In patients with risk factors for ectopic pregnancy (table 2), early identification of the location of the pregnancy is important. (See "Ectopic pregnancy: Epidemiology, risk factors, and anatomic sites", section on 'Risk factors' and "Ectopic pregnancy: Clinical manifestations and diagnosis", section on 'Diagnostic evaluation'.)

●History and physical examination – A thorough history and physical examination includes the past obstetric history (table 1); medication review (table 3); and screening for substance use (table 4), depression and anxiety (table 5 and figure 1A-B), and abuse or assault (table 9). Calculating body mass index (calculator 3) facilitates counseling about the appropriate amount of weight gain over the course of pregnancy (table 10). (See 'History' above and 'Physical examination' above.)

●Standard laboratory panel – The following tests are performed on all pregnant people at the initial prenatal visit (see 'Laboratory tests' above):

•RhD type and red blood cell antibody screen.

•Hematocrit/hemoglobin and mean corpuscular volume (MCV).

•Documentation of immunity to rubella and varicella.

•Qualitative assessment of urine protein.

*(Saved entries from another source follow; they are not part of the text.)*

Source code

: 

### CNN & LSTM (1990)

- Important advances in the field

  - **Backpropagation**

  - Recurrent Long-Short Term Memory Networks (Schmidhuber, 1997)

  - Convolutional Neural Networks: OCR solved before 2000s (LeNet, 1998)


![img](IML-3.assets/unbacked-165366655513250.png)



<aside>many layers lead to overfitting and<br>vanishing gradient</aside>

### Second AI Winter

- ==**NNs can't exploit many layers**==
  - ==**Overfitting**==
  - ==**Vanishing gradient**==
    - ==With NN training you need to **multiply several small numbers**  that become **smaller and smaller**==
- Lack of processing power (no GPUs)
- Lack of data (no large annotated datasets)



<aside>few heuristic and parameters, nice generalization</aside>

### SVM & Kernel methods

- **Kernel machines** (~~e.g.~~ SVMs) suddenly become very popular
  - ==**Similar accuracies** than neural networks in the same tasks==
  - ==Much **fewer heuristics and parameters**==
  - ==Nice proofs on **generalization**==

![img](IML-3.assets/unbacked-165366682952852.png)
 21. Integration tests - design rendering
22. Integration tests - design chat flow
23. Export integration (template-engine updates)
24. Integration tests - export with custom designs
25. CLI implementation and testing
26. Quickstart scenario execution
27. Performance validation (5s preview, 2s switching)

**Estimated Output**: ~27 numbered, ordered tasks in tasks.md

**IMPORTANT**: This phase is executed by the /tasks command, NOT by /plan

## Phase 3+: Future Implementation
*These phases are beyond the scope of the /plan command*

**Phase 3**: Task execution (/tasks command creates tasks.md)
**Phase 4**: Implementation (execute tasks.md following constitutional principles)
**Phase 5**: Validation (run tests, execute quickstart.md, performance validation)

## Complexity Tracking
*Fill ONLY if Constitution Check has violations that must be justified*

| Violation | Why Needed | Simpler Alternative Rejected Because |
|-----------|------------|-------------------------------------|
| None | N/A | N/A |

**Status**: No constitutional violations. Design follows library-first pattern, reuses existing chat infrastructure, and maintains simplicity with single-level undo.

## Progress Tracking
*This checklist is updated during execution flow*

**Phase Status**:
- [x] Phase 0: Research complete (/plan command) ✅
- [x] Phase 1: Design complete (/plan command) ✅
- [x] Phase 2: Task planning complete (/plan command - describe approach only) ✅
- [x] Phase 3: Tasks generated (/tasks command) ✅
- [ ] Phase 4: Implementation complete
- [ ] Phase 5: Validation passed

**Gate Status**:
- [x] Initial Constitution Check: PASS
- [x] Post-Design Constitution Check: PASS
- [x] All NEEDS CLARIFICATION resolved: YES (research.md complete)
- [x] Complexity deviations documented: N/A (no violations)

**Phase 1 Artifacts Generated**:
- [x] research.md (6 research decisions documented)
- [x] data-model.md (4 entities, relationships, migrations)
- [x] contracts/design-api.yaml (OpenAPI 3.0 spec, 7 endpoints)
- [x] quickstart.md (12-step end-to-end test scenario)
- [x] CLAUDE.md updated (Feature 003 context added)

•Assessment for asymptomatic bacteriuria. We suggest urine culture.

•Cervical cancer screening according to standard guidelines.

•Testing for syphilis (algorithm 2), hepatitis B antigen (algorithm 3), hepatitis C antibody, and chlamydia.

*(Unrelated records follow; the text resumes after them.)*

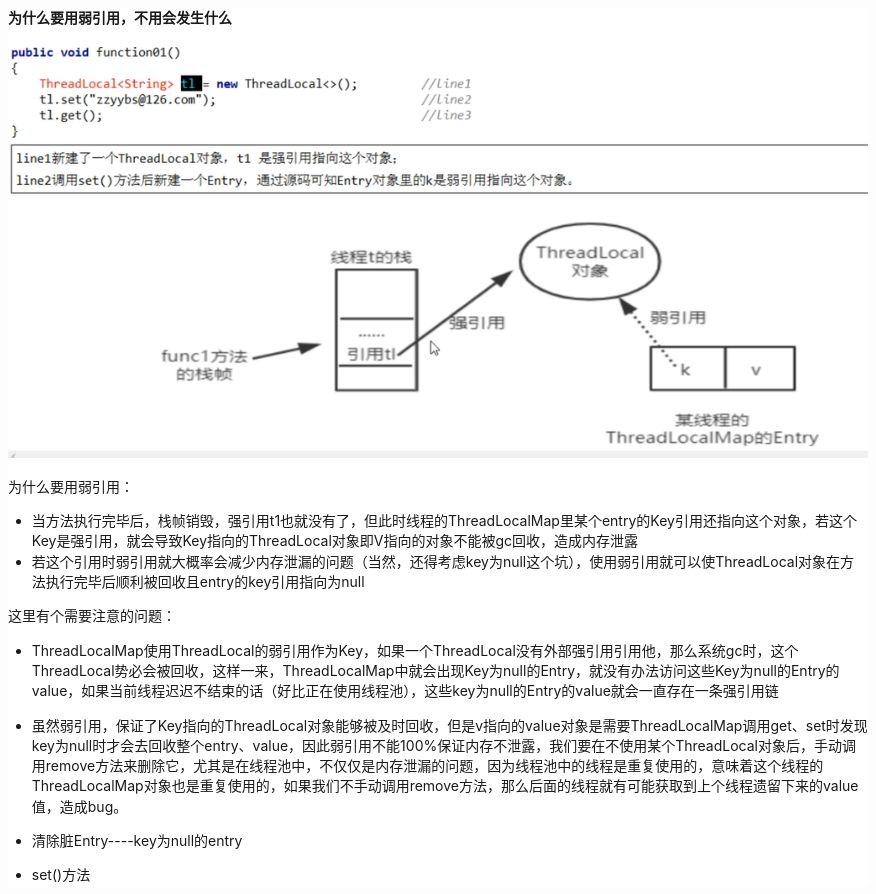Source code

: #### 为什么要用弱引用，不用会发生什么

![img](./8.2.5ThreadLocal.assets/1681370661933-928e40a9-f163-482b-8c0e-998f1fc0d276.png)

为什么要用弱引用：

- 当方法执行完毕后，栈帧销毁，强引用t1也就没有了，但此时线程的ThreadLocalMap里某个entry的Key引用还指向这个对象，若这个Key是强引用，就会导致Key指向的ThreadLocal对象即V指向的对象不能被gc回收，造成内存泄露
- 若这个引用时弱引用就大概率会减少内存泄漏的问题（当然，还得考虑key为null这个坑），使用弱引用就可以使ThreadLocal对象在方法执行完毕后顺利被回收且entry的key引用指向为null


这里有个需要注意的问题：

- ThreadLocalMap使用ThreadLocal的弱引用作为Key，如果一个ThreadLocal没有外部强引用引用他，那么系统gc时，这个ThreadLocal势必会被回收，这样一来，ThreadLocalMap中就会出现Key为null的Entry，就没有办法访问这些Key为null的Entry的value，如果当前线程迟迟不结束的话（好比正在使用线程池），这些key为null的Entry的value就会一直存在一条强引用链
- 虽然弱引用，保证了Key指向的ThreadLocal对象能够被及时回收，但是v指向的value对象是需要ThreadLocalMap调用get、set时发现key为null时才会去回收整个entry、value，因此弱引用不能100%保证内存不泄露，我们要在不使用某个ThreadLocal对象后，手动调用remove方法来删除它，尤其是在线程池中，不仅仅是内存泄漏的问题，因为线程池中的线程是重复使用的，意味着这个线程的ThreadLocalMap对象也是重复使用的，如果我们不手动调用remove方法，那么后面的线程就有可能获取到上个线程遗留下来的value值，造成bug。
- 清除脏Entry----key为null的entry

- set()方法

•Opt-out approach to HIV testing.

●Laboratory screening

•Aneuploidy screening – All pregnant people are offered aneuploidy screening or a diagnostic invasive procedure (genetic studies on samples obtained by chorionic villus biopsy or amniocentesis) before 20 weeks of gestation, regardless of maternal age.

Screening tests fall into two categories: (1) Assessment of maternal serum levels of specific biochemical markers associated with trisomy 21 (Down syndrome), with or without assessment of specific ultrasound markers and (2) Assessment of cell-free DNA in the maternal circulation. Either approach is acceptable as long as the patient receives appropriate pretest genetic counseling to make an informed choice and is aware that costs may differ substantially. (See 'Aneuploidy screening and diagnosis' above.)

•Carrier screening

-Ethnic versus panethnic – An ethnic-specific or panethnic approach may be taken for carrier screening; however, an ethnic-based approach is not considered reliable in some countries because of the increasingly diverse ethnic distribution of the population.

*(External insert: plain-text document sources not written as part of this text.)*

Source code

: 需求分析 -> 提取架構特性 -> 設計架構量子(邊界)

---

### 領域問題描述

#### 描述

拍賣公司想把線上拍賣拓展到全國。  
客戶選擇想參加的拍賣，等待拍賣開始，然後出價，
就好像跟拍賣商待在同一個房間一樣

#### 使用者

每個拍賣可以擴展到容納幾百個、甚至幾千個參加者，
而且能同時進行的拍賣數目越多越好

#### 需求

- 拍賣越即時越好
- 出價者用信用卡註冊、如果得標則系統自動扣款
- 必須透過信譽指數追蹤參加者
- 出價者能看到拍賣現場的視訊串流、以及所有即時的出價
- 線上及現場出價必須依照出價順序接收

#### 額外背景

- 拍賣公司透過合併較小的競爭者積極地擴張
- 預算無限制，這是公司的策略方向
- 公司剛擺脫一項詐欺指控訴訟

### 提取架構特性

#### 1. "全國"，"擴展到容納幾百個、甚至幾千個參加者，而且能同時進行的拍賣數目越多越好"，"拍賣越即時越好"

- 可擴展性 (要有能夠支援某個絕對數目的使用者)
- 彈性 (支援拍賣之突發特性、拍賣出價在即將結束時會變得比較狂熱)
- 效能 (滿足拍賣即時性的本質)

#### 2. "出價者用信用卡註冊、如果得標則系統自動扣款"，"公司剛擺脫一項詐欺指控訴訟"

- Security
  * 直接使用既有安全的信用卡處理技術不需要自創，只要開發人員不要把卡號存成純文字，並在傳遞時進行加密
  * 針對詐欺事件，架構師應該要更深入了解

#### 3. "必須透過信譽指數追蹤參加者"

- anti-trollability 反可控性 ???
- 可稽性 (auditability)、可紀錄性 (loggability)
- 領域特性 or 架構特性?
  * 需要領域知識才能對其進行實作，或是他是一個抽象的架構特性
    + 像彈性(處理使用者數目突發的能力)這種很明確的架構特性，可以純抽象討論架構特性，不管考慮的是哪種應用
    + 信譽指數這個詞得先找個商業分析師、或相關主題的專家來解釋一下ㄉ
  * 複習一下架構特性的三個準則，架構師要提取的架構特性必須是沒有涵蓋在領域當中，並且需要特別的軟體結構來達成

-Cystic fibrosis and spinal muscular atrophy – All patients are offered genetic carrier screening for cystic fibrosis and spinal muscular atrophy, either alone or as part of an expanded carrier screening panel. (See 'Carrier screening' above.)

-Hemoglobinopathy – Red cell indices are used to screen for carriers of hemoglobinopathies; an MCV less than 80 femtoliters (fL) in the absence of iron deficiency denotes patients at increased risk for alpha or beta thalassemia. However, a complete blood count (CBC) and MCV may not detect carriers of hemoglobin S, C, or E; thus, maternal hemoglobin analysis by either high-performance liquid chromatography (HPLC) or isoelectric focusing (IEF) is recommended to identify these abnormal hemoglobins.

•Thyroid disease and diabetes – Patients at increased risk of thyroid disorders (hypo- or hyperthyroidism) or type 2 diabetes mellitus are screened for these disorders. (See 'Thyroid function' above and 'Type 2 diabetes' above.)

•Infection – Patients at increased risk of specific infectious diseases are screened for these disorders. Risk factors for a sexually transmitted infection are listed in the table (table 11). (See 'Infection' above.)

•Lead – Lead level screening is indicated in patients at risk for lead exposure (table 13). If the blood lead level is <5 mcg/dL, no follow-up testing is needed. Otherwise, follow-up testing depends on the initial level (table 14). (See 'Lead level' above.)